In Budget Committee, Luján Introduces Mora County Commissioner Veronica Serna, Highlights Need for Wildfire Recovery Assistance

Washington, D.C. – Today, during a Senate Budget Committee hearing, U.S. Senator Ben Ray Luján (D-N.M.) introduced Mora County Commissioner Veronica Serna to highlight the need for continued investment in New Mexico’s wildfire recovery. During his introduction, Luján explained how the consequences of a once-in-a-lifetime wildfire and post-fire flooding has taken a devastating toll on local communities’ budgets and resources.

Following her introduction, Commissioner Serna delivered a moving testimony on her experience living through the Hermit’s Peak/Calf Canyon Fire and how the surrounding communities are still working to recover.

Video of the hearing is availableHERE.

An excerpt from the Senator’s remarks can be found below:

Commissioner Serna’s testimony will remind everyone that our New Mexican families out in the middle of high-desert, or situated in the forests and mountains up north—are no different than the families who live in communities across the country.

Our moms and dads too want good schools to send their kids to; restaurants and grocery stores to put food on the table; and preventative measures and funding to help communities prevent and rebuild from natural disasters such as wildfires.

These towns that Commissioner Serna and I are talking about deserve the same microphone and platform for addressing their issues as our nation’s bigger cities and states.

When a once-in-a-lifetime wildfire and flooding hits a small town like Mora, the consequences are devastating–not just emotionally, but also their impact on the community’s budget and resources. That’s something we’ve seen since the Hermit’s Peak/Calf Canyon Fire in New Mexico.

I want to thank my colleagues for supporting an initiative, last year, to provide support recognizing the liability of the Federal Government in causing this fire.

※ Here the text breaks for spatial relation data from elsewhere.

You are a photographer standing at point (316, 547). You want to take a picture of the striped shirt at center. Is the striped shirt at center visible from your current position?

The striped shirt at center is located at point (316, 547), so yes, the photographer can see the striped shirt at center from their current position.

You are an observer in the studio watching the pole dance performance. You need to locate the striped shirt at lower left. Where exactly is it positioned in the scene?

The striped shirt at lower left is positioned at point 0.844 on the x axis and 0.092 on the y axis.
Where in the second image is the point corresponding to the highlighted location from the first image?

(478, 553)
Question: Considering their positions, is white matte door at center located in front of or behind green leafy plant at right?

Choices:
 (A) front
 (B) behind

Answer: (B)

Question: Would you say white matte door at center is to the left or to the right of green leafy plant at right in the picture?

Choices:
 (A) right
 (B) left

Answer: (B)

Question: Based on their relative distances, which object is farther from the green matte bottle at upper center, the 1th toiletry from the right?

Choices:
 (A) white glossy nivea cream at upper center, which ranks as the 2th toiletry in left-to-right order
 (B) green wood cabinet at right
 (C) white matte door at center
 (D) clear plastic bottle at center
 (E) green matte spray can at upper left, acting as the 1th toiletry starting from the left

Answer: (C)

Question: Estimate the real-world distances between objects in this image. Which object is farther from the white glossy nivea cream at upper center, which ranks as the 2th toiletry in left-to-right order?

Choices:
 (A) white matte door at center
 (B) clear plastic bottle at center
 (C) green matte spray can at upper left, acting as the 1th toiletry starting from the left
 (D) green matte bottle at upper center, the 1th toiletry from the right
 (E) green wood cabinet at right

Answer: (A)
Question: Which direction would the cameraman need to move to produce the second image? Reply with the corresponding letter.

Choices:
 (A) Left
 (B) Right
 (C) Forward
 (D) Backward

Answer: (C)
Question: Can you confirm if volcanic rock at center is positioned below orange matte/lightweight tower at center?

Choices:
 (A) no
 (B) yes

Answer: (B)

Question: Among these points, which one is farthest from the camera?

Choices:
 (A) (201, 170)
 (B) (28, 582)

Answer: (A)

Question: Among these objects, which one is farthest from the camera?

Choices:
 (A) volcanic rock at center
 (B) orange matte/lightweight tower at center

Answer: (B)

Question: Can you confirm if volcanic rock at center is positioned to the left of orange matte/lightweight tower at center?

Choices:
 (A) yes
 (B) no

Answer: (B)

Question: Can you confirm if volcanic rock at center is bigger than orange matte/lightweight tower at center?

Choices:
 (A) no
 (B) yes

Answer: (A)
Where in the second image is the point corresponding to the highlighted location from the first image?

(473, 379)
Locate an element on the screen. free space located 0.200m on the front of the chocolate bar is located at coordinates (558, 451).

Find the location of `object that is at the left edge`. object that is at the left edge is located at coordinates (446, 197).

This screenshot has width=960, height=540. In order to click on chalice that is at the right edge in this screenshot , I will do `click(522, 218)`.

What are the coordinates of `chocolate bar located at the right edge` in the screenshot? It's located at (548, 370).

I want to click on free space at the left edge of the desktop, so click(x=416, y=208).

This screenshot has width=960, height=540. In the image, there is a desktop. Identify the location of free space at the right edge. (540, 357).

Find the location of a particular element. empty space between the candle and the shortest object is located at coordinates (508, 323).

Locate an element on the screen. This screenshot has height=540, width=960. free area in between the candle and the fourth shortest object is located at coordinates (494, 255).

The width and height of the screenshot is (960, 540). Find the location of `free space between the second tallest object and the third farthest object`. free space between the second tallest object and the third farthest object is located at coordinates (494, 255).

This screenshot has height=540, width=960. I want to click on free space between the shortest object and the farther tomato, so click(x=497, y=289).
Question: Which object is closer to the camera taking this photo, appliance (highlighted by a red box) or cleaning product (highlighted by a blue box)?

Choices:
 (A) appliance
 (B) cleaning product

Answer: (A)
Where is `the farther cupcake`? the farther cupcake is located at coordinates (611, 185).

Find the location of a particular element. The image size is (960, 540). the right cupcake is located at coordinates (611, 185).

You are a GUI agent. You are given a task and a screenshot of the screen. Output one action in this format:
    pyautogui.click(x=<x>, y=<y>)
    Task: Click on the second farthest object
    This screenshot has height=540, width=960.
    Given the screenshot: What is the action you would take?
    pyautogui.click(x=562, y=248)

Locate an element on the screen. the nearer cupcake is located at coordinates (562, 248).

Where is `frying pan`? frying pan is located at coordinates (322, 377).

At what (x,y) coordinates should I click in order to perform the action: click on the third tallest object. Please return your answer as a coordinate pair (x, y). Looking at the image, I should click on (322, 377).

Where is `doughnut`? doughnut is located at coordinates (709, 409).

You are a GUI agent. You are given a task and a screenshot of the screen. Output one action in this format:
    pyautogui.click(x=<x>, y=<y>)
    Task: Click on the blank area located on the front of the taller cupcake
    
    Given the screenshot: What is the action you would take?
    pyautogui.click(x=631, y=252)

But we should also understand the new, dry conditions and climate impacts where this fire burned not just treetop to treetop, it burned on the ground.

This funding is critical to the community’s survival, but it’s only one piece of the recovery effort.

Commissioner Serna is here to share with us what it felt like to live through the wildfire, the trauma that I know families and kids are still facing today. And, she will share how the surrounding communities are still working to recover from this fire today.